Manipulierte Studien – und nun?

Die Pharmaindustrie manipuliere wichtige Studien, melden diese Woche einige Medien. Eine Untersuchung der Arzneimittelkommission habe dies aufgedeckt.

Das mit dem „aufgedeckt“ ist zwar nicht ganz korrekt. Der Sachverhalt ist seit langem bekannt: Mehrere Studien haben längst belegt, dass Studienergebnisse „geschönt“ werden, Studien so „designed“ werden, dass erwünschte Ergebnisse herauskommen, dass unerwünschte Resultate nicht publiziert werden, ihre Veröffentlichung gar unterdrückt wird, dass bezahlte Referenten selbst miese Resultate als „Erfolg“ verkaufen, wohlwollende Berichte in Fachmedien mit Drohgebärden erpresst werden, negative dagegen mit „Liebesentzug“ (Anzeigen-Stornierung) bestraft – und und und.

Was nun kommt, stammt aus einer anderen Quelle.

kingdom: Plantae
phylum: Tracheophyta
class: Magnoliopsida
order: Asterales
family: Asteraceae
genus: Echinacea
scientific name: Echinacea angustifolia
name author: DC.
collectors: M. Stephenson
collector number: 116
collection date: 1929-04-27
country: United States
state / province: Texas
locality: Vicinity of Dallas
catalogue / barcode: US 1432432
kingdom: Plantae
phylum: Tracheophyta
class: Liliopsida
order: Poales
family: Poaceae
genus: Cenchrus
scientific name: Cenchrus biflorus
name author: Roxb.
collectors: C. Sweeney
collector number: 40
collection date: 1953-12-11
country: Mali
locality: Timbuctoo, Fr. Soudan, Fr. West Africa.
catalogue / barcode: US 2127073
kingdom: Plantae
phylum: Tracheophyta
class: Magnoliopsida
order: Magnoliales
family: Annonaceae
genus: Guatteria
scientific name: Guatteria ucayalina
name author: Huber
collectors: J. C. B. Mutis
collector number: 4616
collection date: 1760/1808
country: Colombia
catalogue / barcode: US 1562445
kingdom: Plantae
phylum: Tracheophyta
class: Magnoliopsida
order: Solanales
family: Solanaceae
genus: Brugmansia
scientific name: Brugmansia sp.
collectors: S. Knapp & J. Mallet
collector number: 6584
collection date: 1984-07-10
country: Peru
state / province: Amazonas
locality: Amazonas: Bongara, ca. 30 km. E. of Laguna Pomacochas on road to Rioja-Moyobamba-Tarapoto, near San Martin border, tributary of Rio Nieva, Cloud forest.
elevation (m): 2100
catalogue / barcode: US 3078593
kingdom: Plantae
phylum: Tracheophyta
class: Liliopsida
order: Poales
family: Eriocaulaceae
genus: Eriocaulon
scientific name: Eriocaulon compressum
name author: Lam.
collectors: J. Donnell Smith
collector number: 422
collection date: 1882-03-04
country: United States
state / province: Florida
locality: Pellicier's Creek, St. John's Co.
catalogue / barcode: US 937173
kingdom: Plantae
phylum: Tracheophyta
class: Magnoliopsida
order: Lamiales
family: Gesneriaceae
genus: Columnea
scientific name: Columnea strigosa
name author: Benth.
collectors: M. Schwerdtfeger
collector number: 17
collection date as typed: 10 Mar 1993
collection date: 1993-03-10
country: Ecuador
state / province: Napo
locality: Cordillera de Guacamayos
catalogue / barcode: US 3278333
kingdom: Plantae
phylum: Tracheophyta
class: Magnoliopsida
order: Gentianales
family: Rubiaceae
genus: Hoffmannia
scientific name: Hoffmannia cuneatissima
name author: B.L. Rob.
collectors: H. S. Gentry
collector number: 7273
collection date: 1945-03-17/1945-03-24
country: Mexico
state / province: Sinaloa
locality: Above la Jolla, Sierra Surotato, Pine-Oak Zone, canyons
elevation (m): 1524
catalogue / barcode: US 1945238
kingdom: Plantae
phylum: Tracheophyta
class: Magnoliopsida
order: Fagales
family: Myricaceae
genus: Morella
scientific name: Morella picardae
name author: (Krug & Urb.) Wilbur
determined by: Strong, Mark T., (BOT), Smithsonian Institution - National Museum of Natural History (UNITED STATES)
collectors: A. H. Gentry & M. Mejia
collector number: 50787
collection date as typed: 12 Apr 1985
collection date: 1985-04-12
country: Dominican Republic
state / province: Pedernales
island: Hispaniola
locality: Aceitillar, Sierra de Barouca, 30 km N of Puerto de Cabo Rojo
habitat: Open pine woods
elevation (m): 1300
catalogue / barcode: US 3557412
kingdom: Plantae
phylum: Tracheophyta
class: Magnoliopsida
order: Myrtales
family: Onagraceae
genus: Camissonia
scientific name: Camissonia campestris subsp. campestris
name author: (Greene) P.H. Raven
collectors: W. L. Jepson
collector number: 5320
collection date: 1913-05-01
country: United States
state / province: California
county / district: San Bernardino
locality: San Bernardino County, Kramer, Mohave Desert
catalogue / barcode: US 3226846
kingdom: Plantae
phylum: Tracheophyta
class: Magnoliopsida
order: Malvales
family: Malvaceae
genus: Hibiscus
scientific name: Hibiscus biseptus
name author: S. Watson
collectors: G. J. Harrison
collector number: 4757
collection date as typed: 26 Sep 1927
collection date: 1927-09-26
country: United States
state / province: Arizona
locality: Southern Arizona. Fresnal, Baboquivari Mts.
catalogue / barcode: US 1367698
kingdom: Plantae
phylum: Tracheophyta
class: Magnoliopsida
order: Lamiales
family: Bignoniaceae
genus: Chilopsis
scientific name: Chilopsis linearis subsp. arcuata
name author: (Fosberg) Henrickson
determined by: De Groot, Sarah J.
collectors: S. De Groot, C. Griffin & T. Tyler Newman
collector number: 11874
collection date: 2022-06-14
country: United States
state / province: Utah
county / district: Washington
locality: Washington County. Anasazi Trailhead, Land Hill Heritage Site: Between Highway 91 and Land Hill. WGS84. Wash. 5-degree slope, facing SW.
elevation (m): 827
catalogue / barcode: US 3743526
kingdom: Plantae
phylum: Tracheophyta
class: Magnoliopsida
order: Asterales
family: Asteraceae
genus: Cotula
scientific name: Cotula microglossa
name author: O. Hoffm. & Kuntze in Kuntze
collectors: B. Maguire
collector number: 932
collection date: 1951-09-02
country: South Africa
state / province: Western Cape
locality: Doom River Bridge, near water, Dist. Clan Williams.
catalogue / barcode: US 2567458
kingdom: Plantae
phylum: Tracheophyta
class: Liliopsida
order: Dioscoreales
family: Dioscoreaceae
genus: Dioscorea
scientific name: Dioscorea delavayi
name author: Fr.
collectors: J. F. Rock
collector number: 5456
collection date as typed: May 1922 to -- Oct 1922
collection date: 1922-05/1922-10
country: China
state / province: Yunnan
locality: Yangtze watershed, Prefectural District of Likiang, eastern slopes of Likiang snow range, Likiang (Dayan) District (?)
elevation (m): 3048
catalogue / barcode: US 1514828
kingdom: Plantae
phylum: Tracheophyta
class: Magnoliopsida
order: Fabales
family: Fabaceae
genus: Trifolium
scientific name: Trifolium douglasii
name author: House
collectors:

Das alles ist seit Jahren bekannt (und keineswegs für „Pharma“ spezifisch). Gleichwohl ist die im aktuellen „Ärzteblatt“ veröffentlichte Analyse der Kommission wichtig. Denn leider ist es wohl so, dass sich ohne gebetsmühlenartiges und auch lautes Wiederholen kaum etwas ändert. Der offizielle Verhaltens-Kodex der forschenden Arzneimittelindustrie ist ja durchaus begrüßenswert. Aber ob der Verzicht auf 5-Sterne-Hotels und Business-Class für Firmenmitarbeiter und Referenten oder auch die Verpflichtung, keine Schleichwerbung zu betreiben, wirklich zielführend sind, sei dahin gestellt.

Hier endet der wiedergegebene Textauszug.